- [指示 1]:
提示文のうち、「彼らがそういう判断をするにつ」から始まり「インデックスだと言ってよい。」で終わる部分を、一字も変えずに繰り返してもらえますか？
- [指示 2]:
エントリの最初の行から始まり、「Support, ortéza na loket」を含む行で終わる範囲を、両端の行も含めてそのとおりに再現してもらえますか？

── 提示文

この数字を前に、日頃経済アナリストを自認している人間たちが異口同音に意外だ」と言っているのが印象的だ。筆者に言わせれば、意外でも何でもない。経済の実態を反映したごく当たり前の数字だ。それを意外だと受け取るのは、経済の実態を直視していないからだ。彼らは経済の実態を直視する代わりに、自分の願望を現実に投影しているに過ぎない。彼らにとって是非こうあってほしいこと、それが彼らにとっての判断の前提になる。そうした前提で現実を見るから、現実がまるで違ったふうに見えてしまうのだ。

彼らがそういう判断をするについては、それなりの事情があったことも確かだ。そのなかで最も大きな要素は、大企業の収益がドラスティックに改善されていること、それをもとに株価の水準が好調なこと、などだろう。だがこれらの要素は、実体経済の良くなったことを反映しているわけではなく、安倍政権のいかさまな金融政策によってもたらされているものだ。それを筆者はデヴァリュエーション政策と呼んでいるが、要するに円の価値を意図的に破壊することで円安を呼び寄せ、それによって株高を誘導しようとするものだ。

今回の場合には、円安と株安というダブルショックに見舞われた。普通円安は株高を招くところを、株安を伴ったということは、日本経済が深刻な事態に陥っていることのインデックスだと言ってよい。

もはや、アベノミクスに浮かれ騒いでいる場合ではない。それなのに、安倍晋三総理大臣は、解散総選挙だなどと言って騒いでいる。その名目として、消費税アップの先送りの是非を国民に判断してもらいたいなどと言っているが、そんな言い訳をまともに受け取る者はほとんどいないだろう。経済界でさえ、今は選挙などやってる場合ではないと言い、消費税は予定通りにアップしてもらいたいと主張している。それのみか、消費税アップと抱き合わせに、企業減税も是非やって欲しい、などと虫のいいことを言っている。

────
── 処理対象エントリ

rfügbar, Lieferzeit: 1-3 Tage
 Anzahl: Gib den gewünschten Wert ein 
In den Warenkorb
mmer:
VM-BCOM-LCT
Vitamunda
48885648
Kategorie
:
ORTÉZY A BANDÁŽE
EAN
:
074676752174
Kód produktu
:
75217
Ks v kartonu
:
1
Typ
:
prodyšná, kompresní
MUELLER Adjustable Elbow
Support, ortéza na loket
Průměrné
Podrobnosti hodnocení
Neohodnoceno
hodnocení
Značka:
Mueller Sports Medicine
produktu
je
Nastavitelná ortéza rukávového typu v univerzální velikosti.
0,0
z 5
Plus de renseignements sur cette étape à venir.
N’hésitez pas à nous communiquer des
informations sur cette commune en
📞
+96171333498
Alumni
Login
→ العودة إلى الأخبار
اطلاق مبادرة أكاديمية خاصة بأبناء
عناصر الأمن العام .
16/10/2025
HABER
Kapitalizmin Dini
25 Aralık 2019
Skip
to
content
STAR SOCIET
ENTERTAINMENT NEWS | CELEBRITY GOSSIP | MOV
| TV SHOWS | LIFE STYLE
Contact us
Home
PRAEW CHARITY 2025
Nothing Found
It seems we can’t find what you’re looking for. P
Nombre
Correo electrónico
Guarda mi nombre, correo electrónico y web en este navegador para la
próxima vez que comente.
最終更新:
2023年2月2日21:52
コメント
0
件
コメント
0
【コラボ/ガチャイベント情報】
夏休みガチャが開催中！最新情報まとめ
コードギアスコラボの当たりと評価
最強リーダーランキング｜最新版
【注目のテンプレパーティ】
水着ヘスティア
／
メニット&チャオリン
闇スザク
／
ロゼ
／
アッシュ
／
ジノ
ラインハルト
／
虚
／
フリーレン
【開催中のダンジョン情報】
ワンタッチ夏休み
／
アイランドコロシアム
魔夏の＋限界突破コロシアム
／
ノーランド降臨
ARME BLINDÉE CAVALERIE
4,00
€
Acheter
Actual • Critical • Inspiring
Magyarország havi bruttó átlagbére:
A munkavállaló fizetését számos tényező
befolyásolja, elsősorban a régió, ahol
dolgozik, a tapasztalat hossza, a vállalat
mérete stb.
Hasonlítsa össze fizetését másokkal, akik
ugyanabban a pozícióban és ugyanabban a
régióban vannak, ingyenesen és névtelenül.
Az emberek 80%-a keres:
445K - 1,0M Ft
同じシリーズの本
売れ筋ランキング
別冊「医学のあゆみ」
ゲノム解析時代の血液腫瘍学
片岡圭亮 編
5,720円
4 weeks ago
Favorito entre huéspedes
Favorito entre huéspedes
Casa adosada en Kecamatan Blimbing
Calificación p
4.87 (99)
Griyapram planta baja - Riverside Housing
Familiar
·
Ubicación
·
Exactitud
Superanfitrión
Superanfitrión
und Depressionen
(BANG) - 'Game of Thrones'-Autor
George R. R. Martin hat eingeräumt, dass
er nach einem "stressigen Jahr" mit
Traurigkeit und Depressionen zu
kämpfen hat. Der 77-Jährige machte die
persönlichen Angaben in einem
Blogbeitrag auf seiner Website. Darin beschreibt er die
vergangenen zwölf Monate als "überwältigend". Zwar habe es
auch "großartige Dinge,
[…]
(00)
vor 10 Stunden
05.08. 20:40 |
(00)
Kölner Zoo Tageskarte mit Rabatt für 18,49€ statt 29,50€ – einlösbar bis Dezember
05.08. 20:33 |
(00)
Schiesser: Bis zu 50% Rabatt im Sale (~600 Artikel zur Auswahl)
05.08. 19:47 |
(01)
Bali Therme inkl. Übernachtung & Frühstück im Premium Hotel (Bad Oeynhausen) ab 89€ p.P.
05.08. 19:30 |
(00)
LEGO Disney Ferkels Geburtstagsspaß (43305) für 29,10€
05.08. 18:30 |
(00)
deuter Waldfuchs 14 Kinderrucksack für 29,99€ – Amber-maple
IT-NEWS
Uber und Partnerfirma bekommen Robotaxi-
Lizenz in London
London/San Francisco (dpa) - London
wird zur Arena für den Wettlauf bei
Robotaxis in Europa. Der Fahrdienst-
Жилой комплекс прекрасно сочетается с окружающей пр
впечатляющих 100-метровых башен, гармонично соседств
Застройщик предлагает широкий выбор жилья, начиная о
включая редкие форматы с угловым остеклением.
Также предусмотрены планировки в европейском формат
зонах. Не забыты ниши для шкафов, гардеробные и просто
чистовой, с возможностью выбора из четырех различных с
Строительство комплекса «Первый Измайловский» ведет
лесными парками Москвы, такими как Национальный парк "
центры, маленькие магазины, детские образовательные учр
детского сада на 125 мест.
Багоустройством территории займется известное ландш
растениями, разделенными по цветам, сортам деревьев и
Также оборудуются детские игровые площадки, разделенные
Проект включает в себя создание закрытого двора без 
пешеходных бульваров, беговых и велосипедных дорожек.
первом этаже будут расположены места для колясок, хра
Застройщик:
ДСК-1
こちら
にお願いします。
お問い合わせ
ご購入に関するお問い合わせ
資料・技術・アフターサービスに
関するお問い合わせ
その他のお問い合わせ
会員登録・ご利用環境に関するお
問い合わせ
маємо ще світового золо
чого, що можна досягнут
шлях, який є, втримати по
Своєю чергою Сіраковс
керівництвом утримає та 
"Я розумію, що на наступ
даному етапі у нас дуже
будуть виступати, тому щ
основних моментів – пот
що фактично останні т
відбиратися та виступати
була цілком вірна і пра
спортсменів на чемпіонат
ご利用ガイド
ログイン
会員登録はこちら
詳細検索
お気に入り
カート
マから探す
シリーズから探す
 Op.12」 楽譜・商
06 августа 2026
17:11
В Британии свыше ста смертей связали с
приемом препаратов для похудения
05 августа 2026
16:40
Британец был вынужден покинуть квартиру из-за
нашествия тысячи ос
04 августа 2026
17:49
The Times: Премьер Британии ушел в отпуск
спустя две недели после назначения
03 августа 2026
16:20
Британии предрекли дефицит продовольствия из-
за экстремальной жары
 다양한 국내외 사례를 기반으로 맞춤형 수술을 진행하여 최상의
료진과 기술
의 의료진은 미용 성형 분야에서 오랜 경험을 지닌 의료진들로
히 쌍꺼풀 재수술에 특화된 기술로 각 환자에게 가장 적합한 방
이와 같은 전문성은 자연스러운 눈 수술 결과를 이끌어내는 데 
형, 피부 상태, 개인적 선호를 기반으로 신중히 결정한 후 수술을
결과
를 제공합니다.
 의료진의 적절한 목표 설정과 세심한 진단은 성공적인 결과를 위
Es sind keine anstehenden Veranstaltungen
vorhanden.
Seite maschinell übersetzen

────

- [想定解答 1]:
彼らがそういう判断をするについては、それなりの事情があったことも確かだ。そのなかで最も大きな要素は、大企業の収益がドラスティックに改善されていること、それをもとに株価の水準が好調なこと、などだろう。だがこれらの要素は、実体経済の良くなったことを反映しているわけではなく、安倍政権のいかさまな金融政策によってもたらされているものだ。それを筆者はデヴァリュエーション政策と呼んでいるが、要するに円の価値を意図的に破壊することで円安を呼び寄せ、それによって株高を誘導しようとするものだ。

今回の場合には、円安と株安というダブルショックに見舞われた。普通円安は株高を招くところを、株安を伴ったということは、日本経済が深刻な事態に陥っていることのインデックスだと言ってよい。

- [想定解答 2]:
rfügbar, Lieferzeit: 1-3 Tage
 Anzahl: Gib den gewünschten Wert ein 
In den Warenkorb
mmer:
VM-BCOM-LCT
Vitamunda
48885648
Kategorie
:
ORTÉZY A BANDÁŽE
EAN
:
074676752174
Kód produktu
:
75217
Ks v kartonu
:
1
Typ
:
prodyšná, kompresní
MUELLER Adjustable Elbow
Support, ortéza na loket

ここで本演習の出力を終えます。